No jogo que marcava muitas estreias em clássico -- o pistoleiro mundialista Luisito Suárez de um lado, recebendo o brilho mais sedento dos holofotes, e o alemão Pedro Henrique de outro, defendendo seu clube do coração (e a ele agradecemos pela cumplicidade em tão inconsequente decisão) --, foram outros pioneiros menos chamativos que escreveram a história do clássico. Também estreantes, Vina e Carballo marcaram os gols da vitória tricolor no primeiro Gre-Nal da temporada.
Não apenas anotaram os gols, como marcaram cada um deles nos acréscimos de cada tempo, e no meio disso Allan Patrick, este já conhecedor dos perrengues gaúchos, havia empatado por alguns minutos, num dos raros bons momentos colorados. A vitória gremista passou, fundamentalmente, pela postura coletiva do time de Renato, que se mostrou dominante na maior parte do confronto contra o rival, que Mano Menezes mandara a campo como se fosse uma passiva e contemplativa capivara banhando-se no mesmo Guaíba frequentado por uma legião de leopardos -- como se esse Grêmio fosse a Holanda de 74, o Santo André de 2004, o Vincent van Gogh de 1875. Algo assim.
Houve muitas chances e poucas faltas. Para alegria dos parnasianos e satisfação de sua pobre compreensão sobre as coisas que dignificam a vida no campo (e fora dele), também nenhuma expulsão. Não esqueçamos: no momento adequado, quando é tudo que precisamos, com o movimento e a força recomendáveis, um coice não apenas concede sentido como purifica a alma (do indivíduo ou de uma nação).
No meio de tudo isso, outros estreantes gremistas, como EL BAILARINO Cristaldo, como se estivesse na milonga de um homem só (mas não solitário), triunfaram diante de alguns colorados atordoados, como o goleiro Keiller e o meio-campista Carlos de Pena, que certa noite acordaram em meio a sonhos intranquilos e se viram arremessados no caldeirão de ações, emoções e percepções que é um Gre-Nal. Assim sendo, pegos de supetão, acabaram fracassando, cada um à sua maneira.
É só um clássico de primeira fase do campeonato estadual, é o que geralmente afirma quem não tem sua vida comprometida por esses caminhos que entrelaçam o vermelho e o azul e cujos resultados acabam interferindo de maneira irreparável não apenas nas expectativas esportivas, mas também nas trajetórias pessoais, romances de verão, heranças de família, complexas formações em mesas de bar, reuniões de condomínio e furtivos encontros em motéis situados em rodovias pouco iluminadas.

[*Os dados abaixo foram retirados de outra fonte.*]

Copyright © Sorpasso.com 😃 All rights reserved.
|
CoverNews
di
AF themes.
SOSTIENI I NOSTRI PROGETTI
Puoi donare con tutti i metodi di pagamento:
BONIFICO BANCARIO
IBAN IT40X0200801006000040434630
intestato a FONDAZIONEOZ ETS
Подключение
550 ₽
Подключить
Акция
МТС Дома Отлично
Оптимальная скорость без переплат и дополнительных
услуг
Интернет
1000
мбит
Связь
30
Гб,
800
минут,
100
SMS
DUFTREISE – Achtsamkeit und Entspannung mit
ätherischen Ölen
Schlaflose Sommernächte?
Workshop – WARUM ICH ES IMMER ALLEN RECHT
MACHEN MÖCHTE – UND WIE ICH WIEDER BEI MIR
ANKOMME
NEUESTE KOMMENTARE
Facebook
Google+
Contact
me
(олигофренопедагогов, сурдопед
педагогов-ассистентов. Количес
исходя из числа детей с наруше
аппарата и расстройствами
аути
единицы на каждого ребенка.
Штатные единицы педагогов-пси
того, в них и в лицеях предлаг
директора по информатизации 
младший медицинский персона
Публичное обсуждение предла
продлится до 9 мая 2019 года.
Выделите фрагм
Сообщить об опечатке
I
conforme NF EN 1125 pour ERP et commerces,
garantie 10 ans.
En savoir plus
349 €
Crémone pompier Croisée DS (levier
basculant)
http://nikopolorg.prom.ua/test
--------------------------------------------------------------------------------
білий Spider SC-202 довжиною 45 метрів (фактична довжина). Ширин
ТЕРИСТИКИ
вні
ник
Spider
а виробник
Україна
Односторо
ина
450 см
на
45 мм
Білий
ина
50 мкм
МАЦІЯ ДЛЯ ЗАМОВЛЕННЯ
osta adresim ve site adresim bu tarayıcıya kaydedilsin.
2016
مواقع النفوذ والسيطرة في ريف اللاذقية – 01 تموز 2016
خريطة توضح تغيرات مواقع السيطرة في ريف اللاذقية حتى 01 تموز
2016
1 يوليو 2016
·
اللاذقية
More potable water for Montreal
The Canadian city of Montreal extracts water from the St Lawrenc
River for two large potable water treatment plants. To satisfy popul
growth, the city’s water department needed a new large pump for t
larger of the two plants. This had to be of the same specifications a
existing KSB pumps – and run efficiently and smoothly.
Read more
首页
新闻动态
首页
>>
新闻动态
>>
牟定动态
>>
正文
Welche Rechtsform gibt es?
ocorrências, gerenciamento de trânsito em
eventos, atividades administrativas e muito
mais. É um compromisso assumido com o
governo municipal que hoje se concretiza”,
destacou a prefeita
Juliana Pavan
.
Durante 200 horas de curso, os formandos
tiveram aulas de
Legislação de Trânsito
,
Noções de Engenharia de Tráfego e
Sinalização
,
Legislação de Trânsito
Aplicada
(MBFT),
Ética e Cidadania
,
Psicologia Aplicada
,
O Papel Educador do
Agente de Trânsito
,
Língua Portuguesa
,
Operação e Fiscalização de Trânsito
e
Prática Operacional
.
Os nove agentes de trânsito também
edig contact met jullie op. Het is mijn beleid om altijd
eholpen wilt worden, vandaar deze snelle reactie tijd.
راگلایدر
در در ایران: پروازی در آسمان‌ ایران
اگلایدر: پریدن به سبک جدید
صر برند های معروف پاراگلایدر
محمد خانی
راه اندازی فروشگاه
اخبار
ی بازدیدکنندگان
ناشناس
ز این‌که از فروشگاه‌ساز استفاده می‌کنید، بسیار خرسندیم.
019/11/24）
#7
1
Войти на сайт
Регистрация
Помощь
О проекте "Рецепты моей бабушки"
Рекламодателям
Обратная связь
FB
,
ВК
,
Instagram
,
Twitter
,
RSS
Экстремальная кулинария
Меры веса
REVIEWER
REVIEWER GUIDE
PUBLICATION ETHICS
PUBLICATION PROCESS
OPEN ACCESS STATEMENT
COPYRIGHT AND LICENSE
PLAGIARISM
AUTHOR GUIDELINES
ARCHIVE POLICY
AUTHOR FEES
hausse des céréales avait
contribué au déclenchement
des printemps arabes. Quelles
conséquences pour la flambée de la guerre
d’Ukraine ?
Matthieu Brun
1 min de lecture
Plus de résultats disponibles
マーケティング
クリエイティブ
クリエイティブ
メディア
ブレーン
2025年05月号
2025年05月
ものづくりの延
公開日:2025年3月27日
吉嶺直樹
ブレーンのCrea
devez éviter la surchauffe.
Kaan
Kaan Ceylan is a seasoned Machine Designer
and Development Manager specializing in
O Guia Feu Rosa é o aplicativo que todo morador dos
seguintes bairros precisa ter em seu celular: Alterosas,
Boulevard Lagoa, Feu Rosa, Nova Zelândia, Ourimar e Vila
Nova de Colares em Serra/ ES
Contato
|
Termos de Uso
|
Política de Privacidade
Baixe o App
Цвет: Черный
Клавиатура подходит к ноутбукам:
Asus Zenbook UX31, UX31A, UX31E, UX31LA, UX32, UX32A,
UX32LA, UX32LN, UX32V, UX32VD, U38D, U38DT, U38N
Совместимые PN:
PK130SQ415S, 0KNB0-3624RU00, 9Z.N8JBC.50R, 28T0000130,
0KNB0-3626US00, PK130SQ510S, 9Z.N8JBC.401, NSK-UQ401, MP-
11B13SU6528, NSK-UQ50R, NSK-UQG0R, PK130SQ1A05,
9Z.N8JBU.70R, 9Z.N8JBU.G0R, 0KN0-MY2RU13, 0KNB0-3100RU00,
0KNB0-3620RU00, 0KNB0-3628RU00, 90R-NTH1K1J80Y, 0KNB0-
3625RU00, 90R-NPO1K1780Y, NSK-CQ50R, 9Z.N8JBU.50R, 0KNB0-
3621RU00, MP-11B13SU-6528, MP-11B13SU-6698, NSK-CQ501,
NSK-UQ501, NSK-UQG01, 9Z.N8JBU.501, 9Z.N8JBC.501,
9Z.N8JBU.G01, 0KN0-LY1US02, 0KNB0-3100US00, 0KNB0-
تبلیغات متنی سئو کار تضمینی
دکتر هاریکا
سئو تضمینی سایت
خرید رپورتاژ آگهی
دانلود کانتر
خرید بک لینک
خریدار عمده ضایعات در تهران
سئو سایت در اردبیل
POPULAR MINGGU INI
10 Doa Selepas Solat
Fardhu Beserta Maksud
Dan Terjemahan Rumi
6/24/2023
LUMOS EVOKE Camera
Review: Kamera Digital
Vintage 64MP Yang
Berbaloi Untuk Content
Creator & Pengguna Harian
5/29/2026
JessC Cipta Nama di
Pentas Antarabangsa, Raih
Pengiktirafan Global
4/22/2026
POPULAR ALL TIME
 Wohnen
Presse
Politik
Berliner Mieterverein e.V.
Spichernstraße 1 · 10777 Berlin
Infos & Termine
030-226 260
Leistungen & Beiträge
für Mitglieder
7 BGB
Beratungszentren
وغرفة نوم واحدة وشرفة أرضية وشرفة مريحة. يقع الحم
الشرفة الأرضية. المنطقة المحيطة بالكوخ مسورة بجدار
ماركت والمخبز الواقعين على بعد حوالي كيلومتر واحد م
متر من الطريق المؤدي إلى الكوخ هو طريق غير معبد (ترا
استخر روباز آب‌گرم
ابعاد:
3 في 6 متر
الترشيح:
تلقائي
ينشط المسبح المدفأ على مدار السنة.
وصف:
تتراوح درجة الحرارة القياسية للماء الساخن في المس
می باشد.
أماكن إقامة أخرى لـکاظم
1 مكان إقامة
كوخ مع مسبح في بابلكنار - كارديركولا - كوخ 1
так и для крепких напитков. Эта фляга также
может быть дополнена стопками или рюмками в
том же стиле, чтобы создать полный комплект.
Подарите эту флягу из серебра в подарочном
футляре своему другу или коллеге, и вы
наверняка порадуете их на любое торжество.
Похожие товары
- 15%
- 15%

Aos gremistas (e aos colorados, por consequência), a imperiosa verdade que resta é a seguinte: após a injeção de ânimo com a chegada de Suárez, há também uma vitória em Gre-Na para creditar na fatura da temporada que recém começa. Como efeito borboleta, causa e consequência, esse tipo de somatório pode culminar em coisas muito maiores nos próximos meses -- se não em título, quem sabe na extinção de alguma espécie rara de gafanhoto. É sobre tudo isso que aqueles que habitam módicos terrenos abaixo do Rio Mampituba vão pensar hoje antes de dormir, com a cabeça apoiada em um travesseiro recheado de tocos de brasa.